Michael Grey of South Coast X-Ray with the MRI scanner. Picture: ADAM McLEAN
Michael Grey of South Coast X-Ray with the MRI scanner. Picture: ADAM McLEAN

Operators of a Dapto imaging clinic are furious at missing out on a licence to provide Medicare-rebated MRI scans, after the federal government extended a licence to a rival facility that is little more than a pile of dirt.

The two camps applied for licences from different pools of federal funding, with different outcomes.

The circumstances mean the Illawarra’s southern suburbs remain without a Medicare-rebated MRI unit because its clinics have either the equipment or the licence – but not both at once.

MRI - magnetic resonance imaging – uses magnetic fields to generate images for diagnosing illness and injury.

 The technology is applied to muscles and bones and is especially effective on soft tissue, making it important for use on patients with cancers or strokes. 

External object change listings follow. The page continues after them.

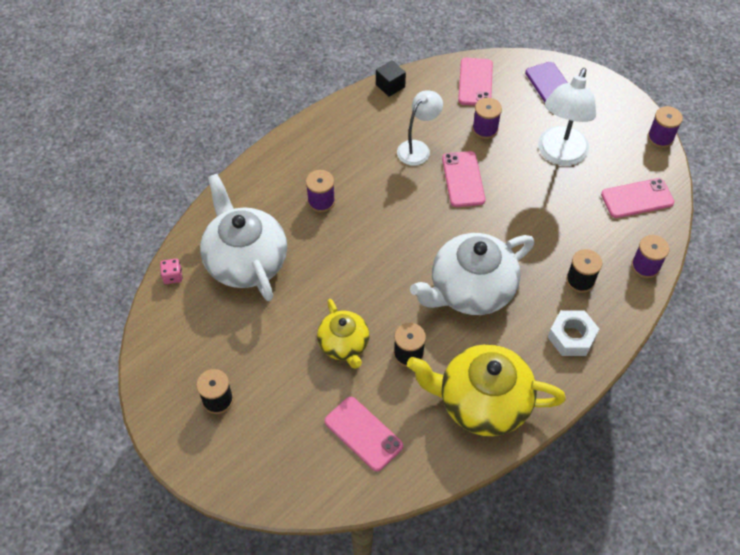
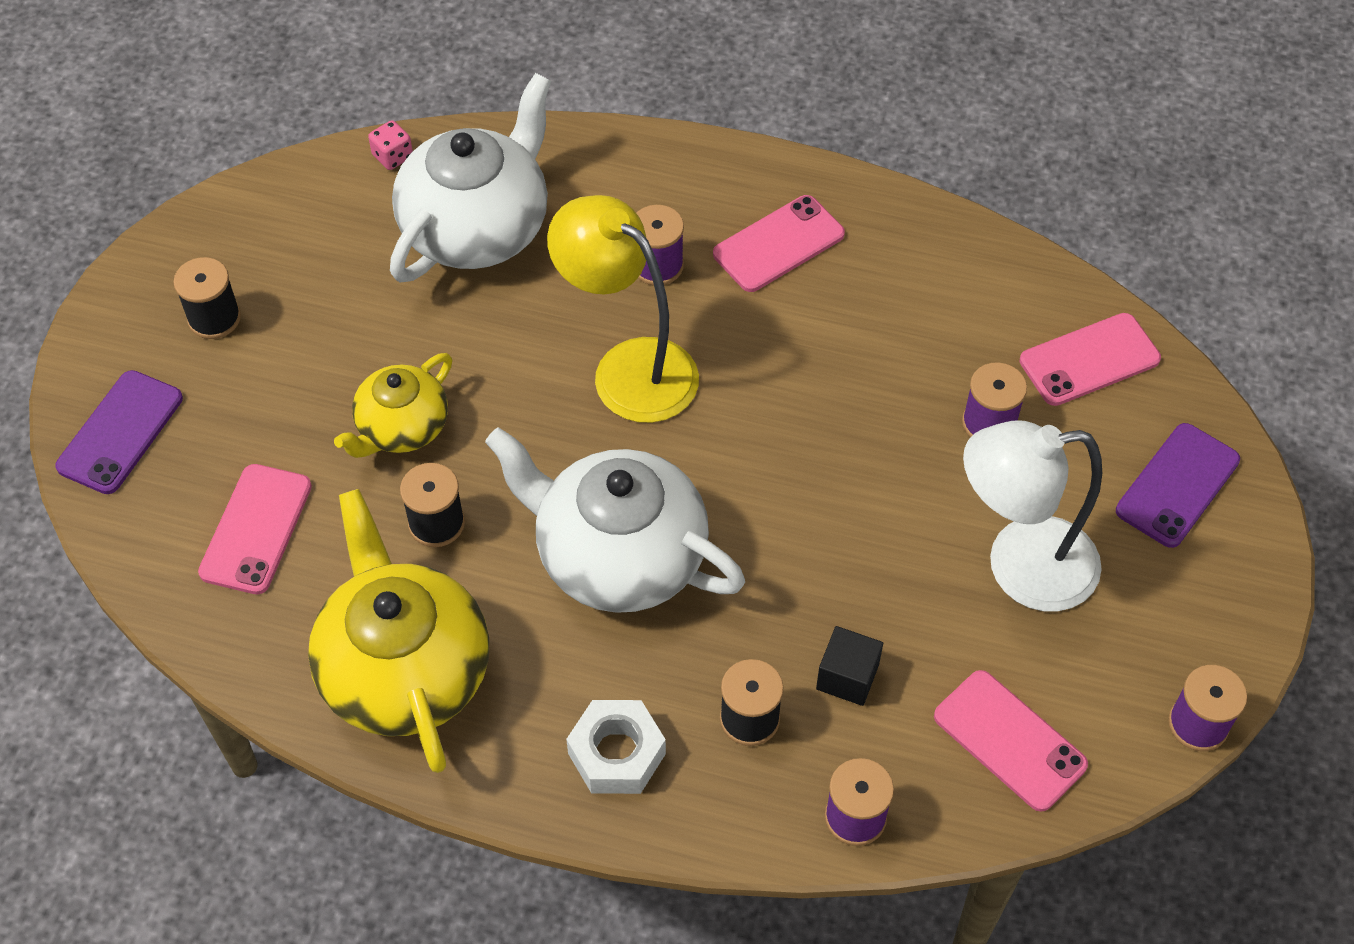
camera: 60 degrees right, 0 degrees up
(261, 474) = (120, 432): none -> purple phone
(371, 239) = (628, 368): none -> yellow lamp
(390, 86) = (977, 241): black cube -> black cube (847, 677)
(418, 148) = (867, 344): white lamp -> none
(463, 179) = (848, 441): pink phone -> pink phone (779, 244)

Earlier this year, operators of South Coast X-Ray moved an MRI unit from Figtree Private Hospital to their clinic on Baan Baan St at Dapto, and applied for a licence under the government’s Area of Need classification.

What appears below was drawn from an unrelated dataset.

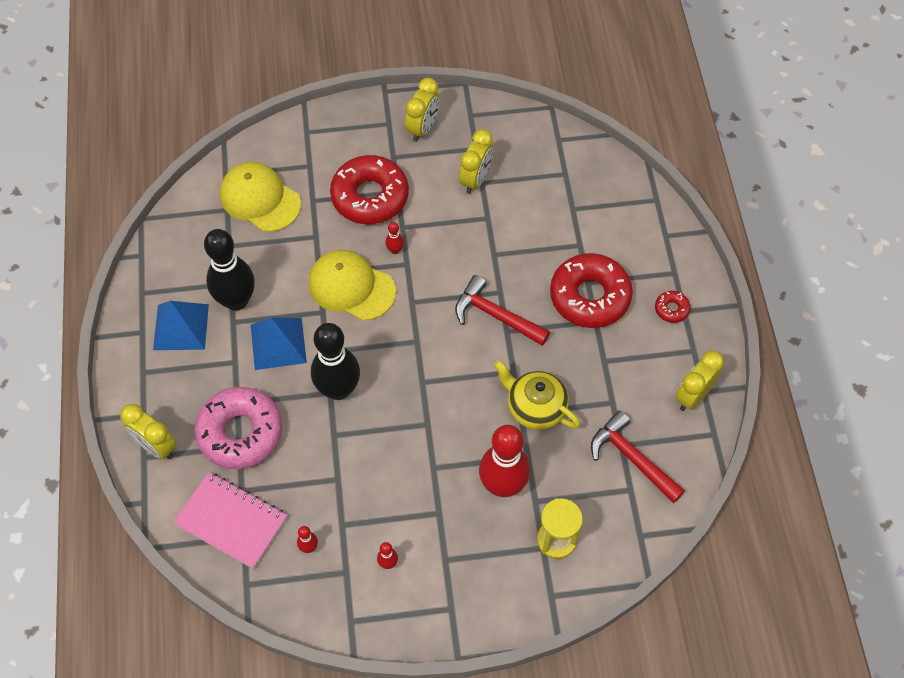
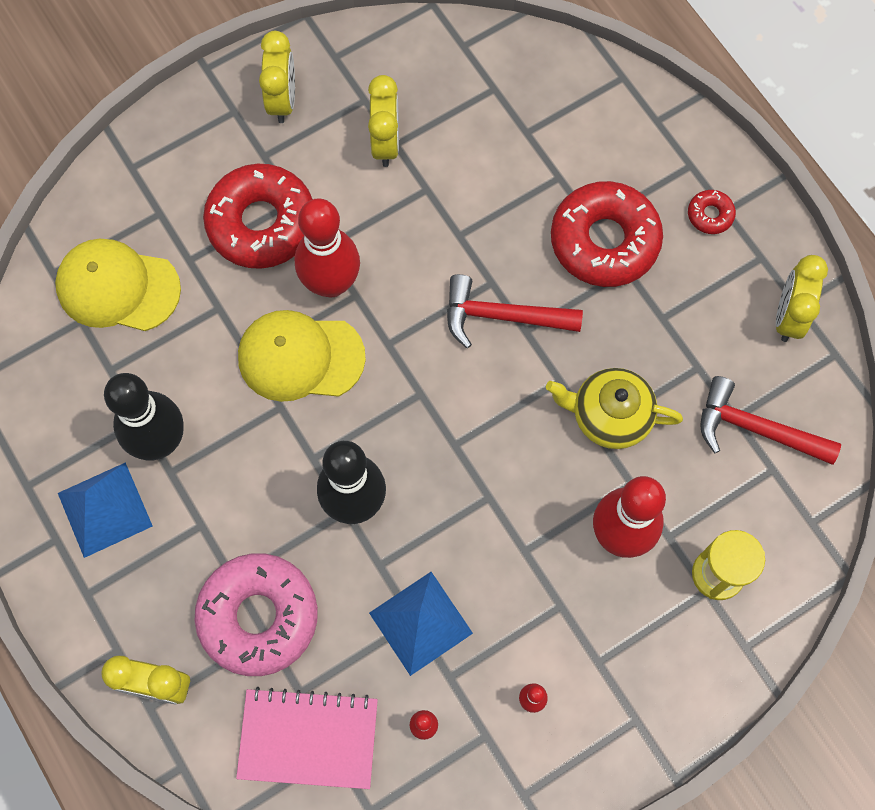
camera: 25 degrees left, 10 degrees up
(278, 343) = (245, 475): blue pyramid -> blue pyramid (421, 623)
(395, 250) = (331, 283): red bowling pin -> red bowling pin, size x2.48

The licence allows clinics to provide the scans to patients with no out-of-pocket expense, but South Coast X-Ray missed out to hospitals and clinics in Taree, Bega, Campbelltown, Armidale and interstate.

The announcement came five months after Minister for Health Tanya Plibersek named the Illawarra International Health Precinct (IIHP) development, in Penrose, among 30 MRI units granted Medicare eligibility under the Regional Locations Expansion program. Michael Grey, an ultrasonographer at South Coast X-Ray, said the company had invested $8000 in its application and was at a loss as to why it had failed when a yet-to-be-built facility had succeeded.

‘‘This is tantamount to a social fraud. The end result for the people of Dapto is they have to go to Wollongong or to the International hospital that doesn’t exist.’’

The $315million IIHP will include a private hospital and is the project of La Vie Developments. 

It was granted approval for a concept plan and the first of the development’s eight stages – a $38million surgical centre – in February 2010, but by July 2011 was on the brink of collapse when developer Brett Gooley was alleged to have breached a string of approval conditions.

He was later ordered to move a dirt stockpile from the site and install a drainage system to protect nearby homes.

The initial project outline showed that the first three stages, including radiology and pathology facilities and a medical centre, would be completed this year, but work has not progressed beyond earthworks.

Dr Brett Gooley did not return the Mercury’s calls yesterday.

A spokeswoman for the Department of Health and Ageing said the application by IIHP met the criteria for a planned or non-operational unit, because it included ‘‘evidence of... a financial investment into the provision of an MRI service on or before May 10, 2011’’. This could include evidence of capital works to house a new unit, or evidence of a committed planning process, such as a development application to council. ‘‘The applicant was able to provide substantial evidence in support of their application,’. 

‘‘There is no requirement to provide services within a certain period’’.

She said the department would review take-up of the licences in 2013, but there was ‘‘nothing to prevent Dapto from having more than one Medicare-eligible MRI unit under any future expansion programs’’. 

She said South Coast X-Ray had been provided with a debrief on why their application did not succeed.